For the remainder of the discussion refer to the entity relationship diagram shown in Figure 1. The objects manipulated by the CUSP logic are called entities, and each one that exists is represented as a row in the Entity table. Each entity is identified by a unique Id. In the original implementation this was the "CUSP Id", which uniquely identified a seismic event. For our purposes this could be any kind of object that can be manipulated programmatically, such as a row in a table, or collection of entities associated with some kind of container entity. The column Type designates the type of the entity, and Path is provided for some sort of access path to the entity. For example, Type might indicate that the entity was a row in a database, and the Path would be access information required for retrieving it. For a more familiar example, Type might indicate a local file, and Path would then be the path in a directory structure. These two columns can be used in anyway desired in the design of a DBMS based scheduler. The only non-key attribute is Result. If a state is ready to be executed the value of Result is set to 0. A nonzero value for Result indicates that a process completed with a result code for which a state transition had not been (see discussion of Transition table below).
The central table here is the State table, which contains an entry for each object in each state. That is, if an object is posted to three states there will be three rows representing this in the State table. The primary key is a concatenation of the columns Id, Rank, and State in the order given. This order is chosen to facilitate a round-robin scheduler that continuously scans the State table and instantiates processing tasks as required. As noted above, only that state with the lowest rank for a given entity can be processed. With the compound key expressed in this manner, the logic needed to implement a scheduler could be a simple finite-state machine. As shown, one and only one entity is associated with each State table row while any number of State table rows can be associated with any entity.
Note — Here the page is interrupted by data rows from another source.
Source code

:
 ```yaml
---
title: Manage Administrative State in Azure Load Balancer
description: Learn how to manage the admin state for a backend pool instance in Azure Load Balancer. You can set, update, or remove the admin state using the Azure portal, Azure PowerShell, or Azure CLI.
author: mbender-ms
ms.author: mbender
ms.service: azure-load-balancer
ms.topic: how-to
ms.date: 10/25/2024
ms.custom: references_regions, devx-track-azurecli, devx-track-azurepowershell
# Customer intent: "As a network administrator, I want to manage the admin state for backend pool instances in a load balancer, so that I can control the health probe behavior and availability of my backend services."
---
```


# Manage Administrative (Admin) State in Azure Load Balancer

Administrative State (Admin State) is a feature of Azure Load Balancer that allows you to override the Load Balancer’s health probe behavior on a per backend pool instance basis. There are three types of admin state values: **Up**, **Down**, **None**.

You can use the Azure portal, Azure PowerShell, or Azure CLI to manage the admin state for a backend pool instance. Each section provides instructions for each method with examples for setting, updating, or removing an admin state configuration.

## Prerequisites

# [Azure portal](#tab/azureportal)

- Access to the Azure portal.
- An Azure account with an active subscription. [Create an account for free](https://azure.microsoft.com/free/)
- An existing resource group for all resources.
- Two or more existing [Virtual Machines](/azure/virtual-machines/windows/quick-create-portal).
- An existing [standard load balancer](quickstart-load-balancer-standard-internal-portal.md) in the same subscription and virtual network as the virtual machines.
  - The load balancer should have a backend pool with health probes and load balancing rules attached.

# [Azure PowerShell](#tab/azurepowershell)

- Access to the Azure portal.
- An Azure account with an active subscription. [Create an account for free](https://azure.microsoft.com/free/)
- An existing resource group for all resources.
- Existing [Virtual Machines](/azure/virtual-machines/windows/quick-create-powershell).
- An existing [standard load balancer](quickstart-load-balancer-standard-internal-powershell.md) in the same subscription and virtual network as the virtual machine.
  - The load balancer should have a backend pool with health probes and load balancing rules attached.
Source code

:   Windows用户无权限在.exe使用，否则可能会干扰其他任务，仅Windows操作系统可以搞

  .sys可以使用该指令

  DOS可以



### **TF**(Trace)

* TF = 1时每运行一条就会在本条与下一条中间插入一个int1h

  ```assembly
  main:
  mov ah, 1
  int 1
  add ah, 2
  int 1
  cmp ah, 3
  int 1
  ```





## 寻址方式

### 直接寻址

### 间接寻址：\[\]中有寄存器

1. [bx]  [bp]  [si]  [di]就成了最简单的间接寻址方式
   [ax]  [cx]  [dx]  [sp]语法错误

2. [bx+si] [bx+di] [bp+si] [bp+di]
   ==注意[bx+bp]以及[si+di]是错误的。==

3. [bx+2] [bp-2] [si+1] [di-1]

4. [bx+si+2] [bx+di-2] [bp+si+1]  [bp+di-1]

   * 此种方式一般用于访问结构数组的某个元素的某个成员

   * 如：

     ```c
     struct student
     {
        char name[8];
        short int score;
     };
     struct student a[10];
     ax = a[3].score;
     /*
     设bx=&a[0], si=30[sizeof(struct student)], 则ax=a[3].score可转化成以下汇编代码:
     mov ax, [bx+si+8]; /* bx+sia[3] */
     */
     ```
Whenever a process associated with a state completes for a given entity a result code is emitted and examined by the scheduler. It uses the combination as a key to locate an entry in the Transition table. If an entry is found, then the original state entry is removed from the State table and a new one is posted using the state and rank from the attributes NewState and Rank respectively. The Result column is set to zero. If no entry is found, the original State table entry is retained with the Result set to the value of the result code.
The Serial table is used as a source of unique numbers. The rows in the Serial table represent pools of unique numbers identified by the Pool column. The value in the Serial column is the last number assigned in that sequence. The serial number increases by 1 each time a new value is requested. The pool used the CUSP API is named "entity".
Finally, the Action table provides the information required to actually instantiate a process. So far schedulers have required that the Command attribute contains the directory path to an executable. The command is executed with the first command line parameter set to the Id of the entity requiring processing. The result code emitted by this process upon termination becomes the value of Result in the State table. From these components rather elaborate processing strategies can be devised and constructed.